Starting at the line with "left_click(427, 248)", retype every remaining line of the records exactly. Do not include pictures.

════════

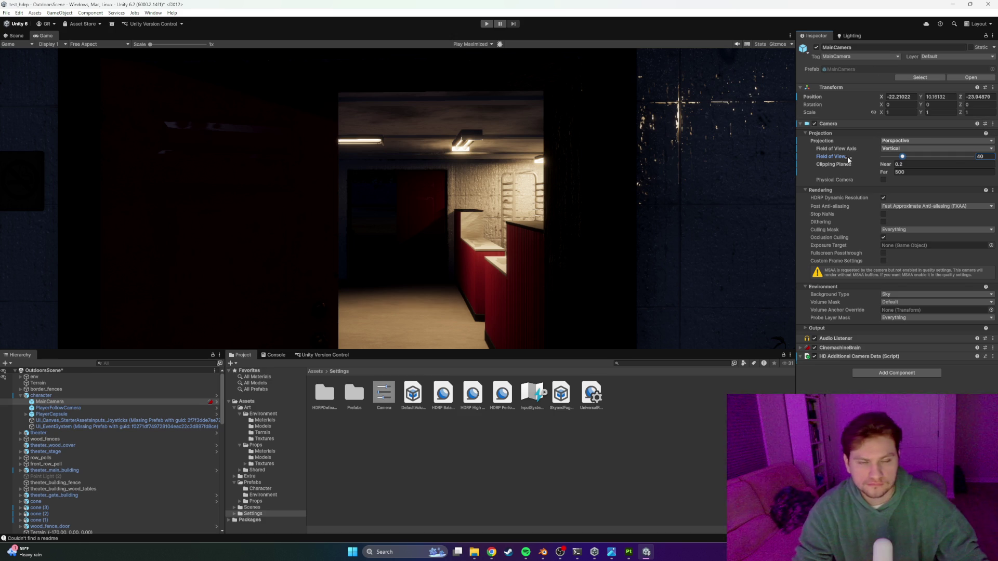
Step: Google 'unity why cant i change camera perspective settings' and expand the AI Overview
key("ctrl+t")
type("un")
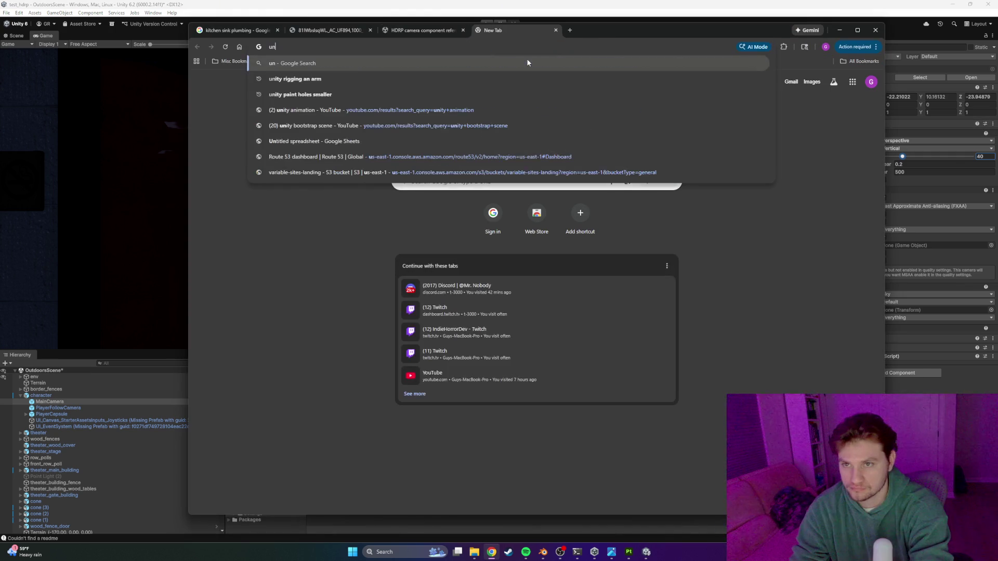
type("ity why cant i change ")
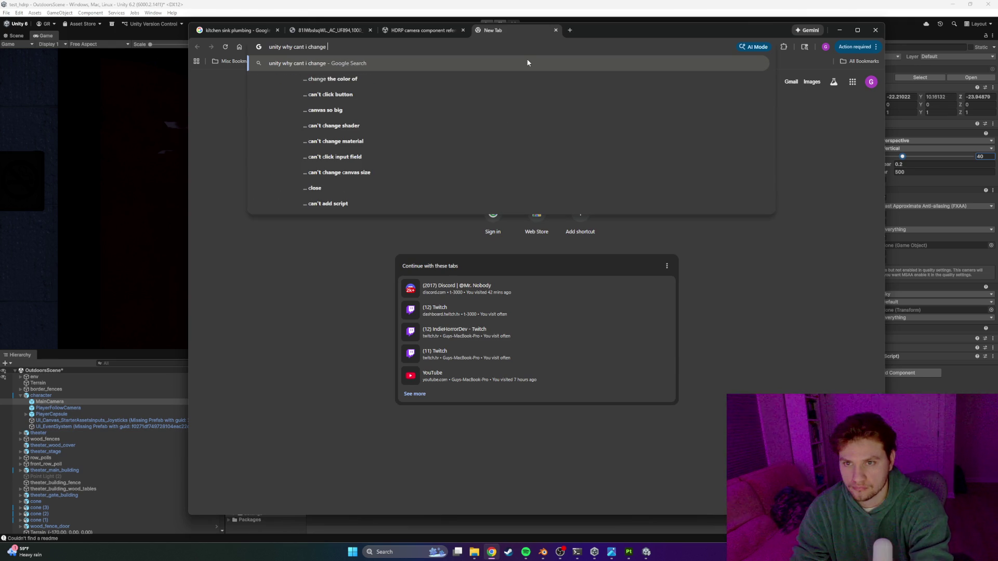
type("camera perspective settings")
key("Return")
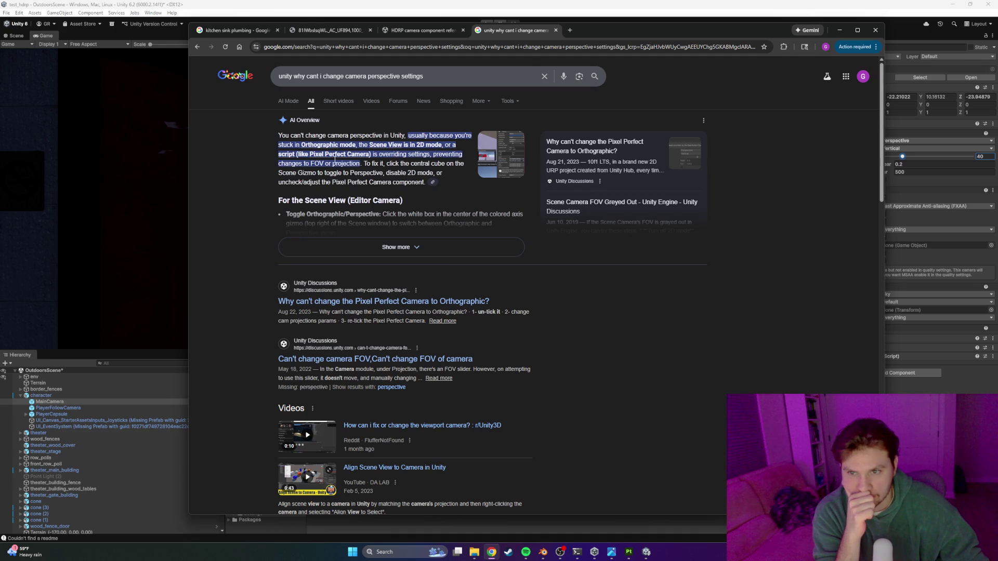
left_click(427, 248)
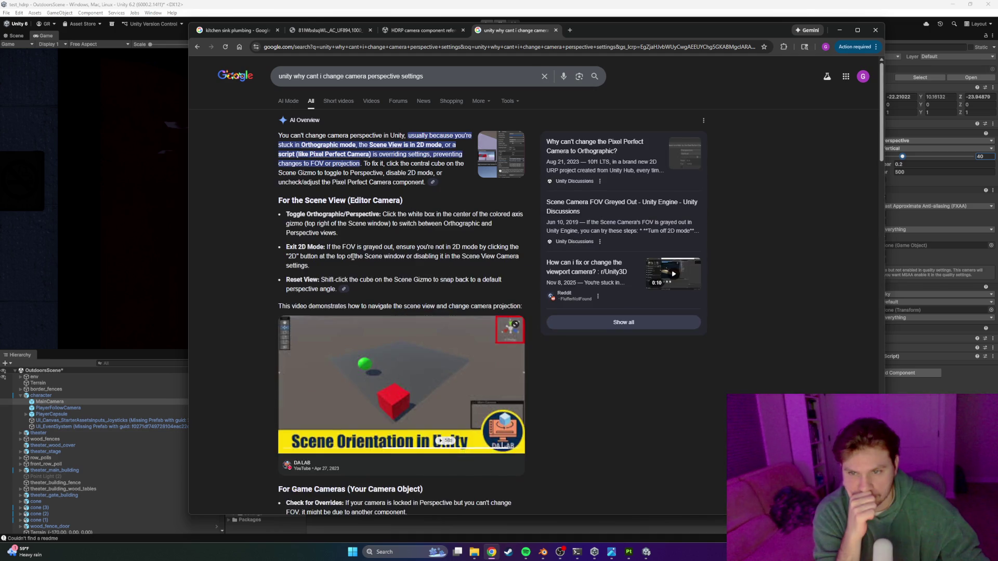
scroll(427, 248, "down", 7)
scroll(416, 265, "up", 8)
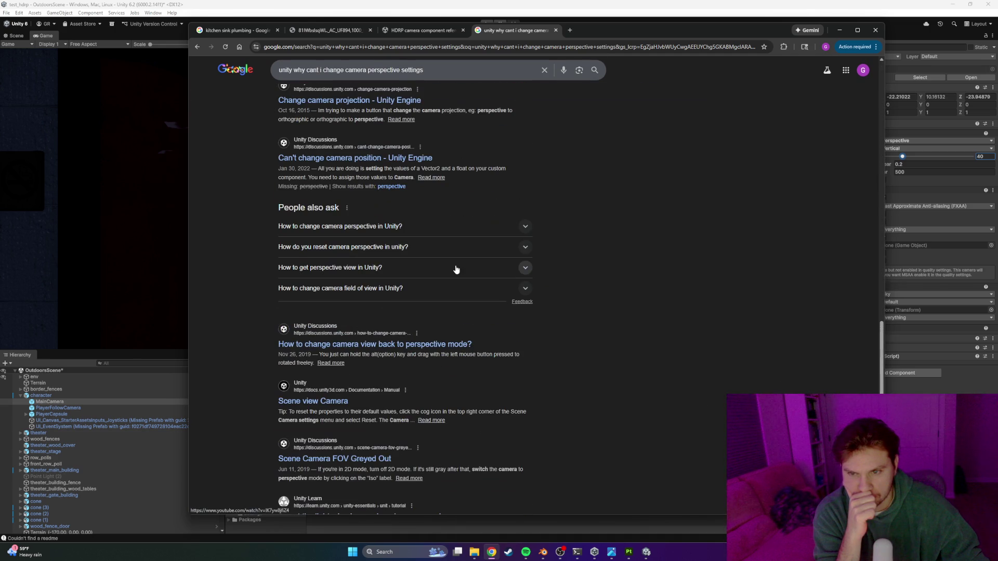
Step: Switch back to Unity and enter Play mode to test the camera
left_click(460, 73)
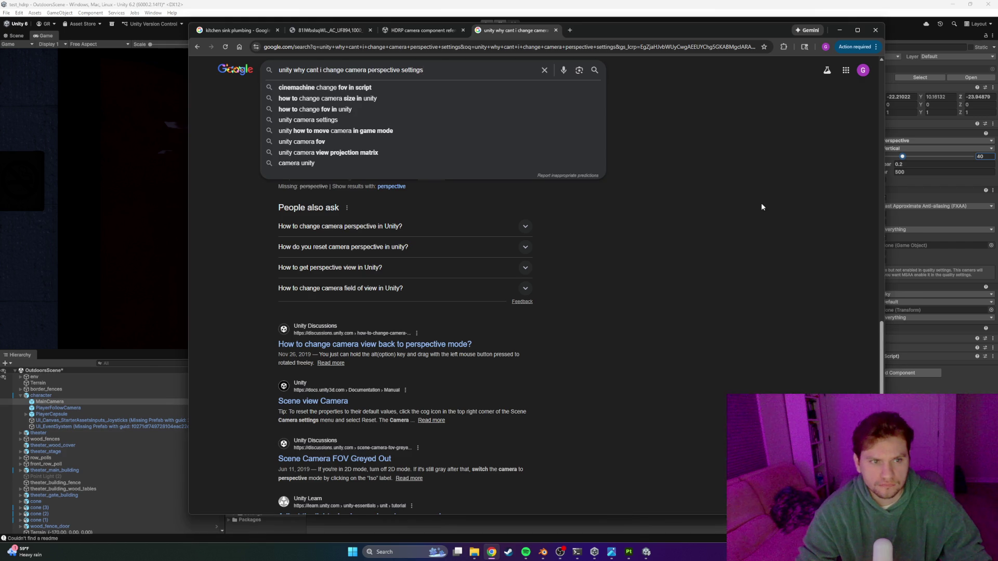
key("alt+Tab")
left_click(487, 24)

════════

Exercise response
left_click(427, 248)
scroll(427, 248, "down", 7)
scroll(416, 265, "up", 8)
Step: Switch back to Unity and enter Play mode to test the camera
left_click(460, 73)
key("alt+Tab")
left_click(487, 24)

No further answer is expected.